Ziraat savaş alanı oldu
Ziraat, dünya çapında önemli bir savaş alanına dönmüş durumda. İktidardakiler çiftçileri evcilleştirmeye çalışırken, Trump'tan Avrupa'daki aşırı sağ gruplara kadar muhalifler de onların öfkesini kendilerine kanalize etmeye çalışıyorlar. Eylemler, büyük ölçüde iklim değişikliğine tepki olarak ekonomik ve sosyal geçişin hızına odaklanan daha geniş bir kültür savaşının son çatışması haline gelmiş durumda.
Çiftçiler unutulduklarını, ihanete uğradıklarını ve ailelerini geçindiremeyecek durumda olduklarını düşünürken başta AB olmak üzere ülkelerin daha katı yeşil politikalara ilişkin son çabaları açıkçası işleri daha da kötüleştireceğe benziyor.
Bütün dünyada gıda arzıyla ilgili endişelerin yükseldiği, fiyatların insanlar için temel endişe kaynağı olduğu bir zamanda çiftçiler yine de üzerlerine düşeni yapıyorlar.
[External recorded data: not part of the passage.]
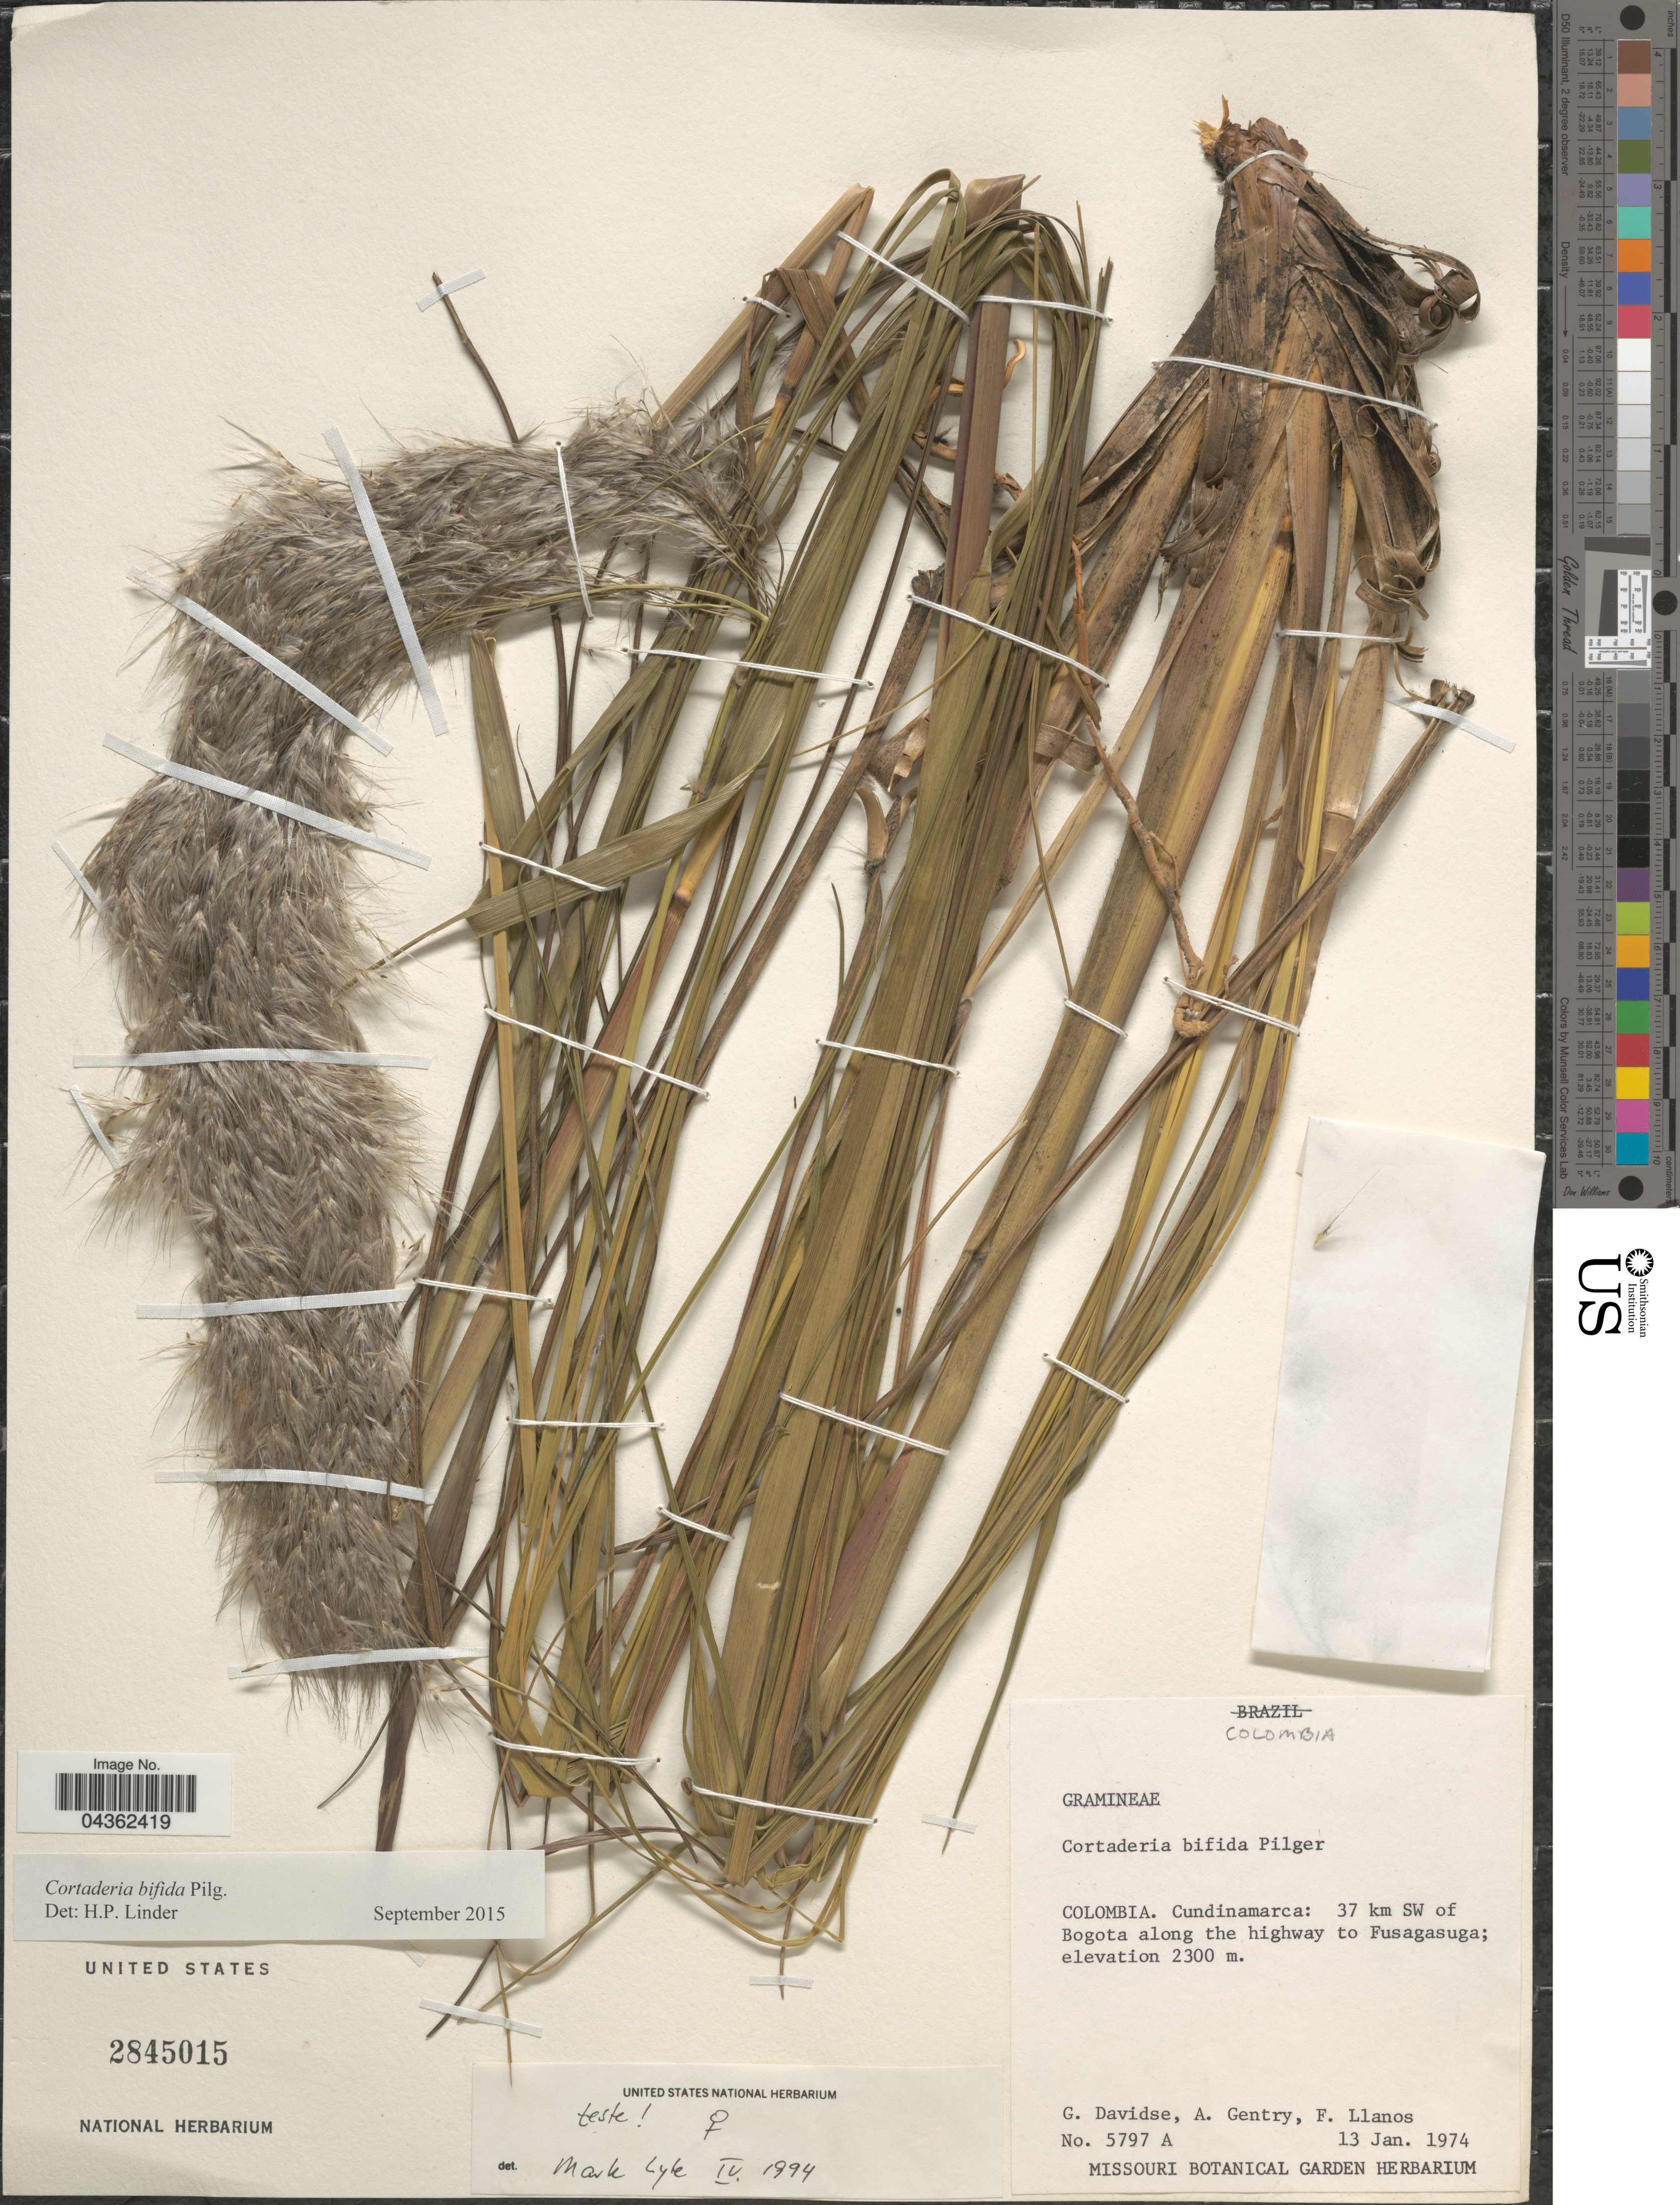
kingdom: Plantae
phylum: Tracheophyta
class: Liliopsida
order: Poales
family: Poaceae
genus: Cortaderia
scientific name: Cortaderia bifida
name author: Pilg.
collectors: G. Davidse, A. H. Gentry & F. Llanos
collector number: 5797A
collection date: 1974-01-13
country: Colombia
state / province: Cundinamarca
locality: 37 km SW of Bogota along the highway to Fusagasuga.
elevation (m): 2300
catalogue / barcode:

Sosyolog Frank Furedi, "Brüksel'deki bazı insanların yeşil gündemin çiftçilerin gıda üretmesinden çok daha önemli olduğunu düşündüğü izlenimine kapılıyorum" derken haklı. Her yapılanın Avrupa'da ve dünya ölçeğinde 'daha az tarım' olması için istendiği izlenimi gittikçe yayılıyor. Çünkü nicedir her alanda daha az üretimin çevreye yardımcı olacağı imajını yerleştirmeye çabalıyorlar. Çiftçi eylemleri en başta işte bu 'sahtekârlığı' dünyaya ifşa ediyor.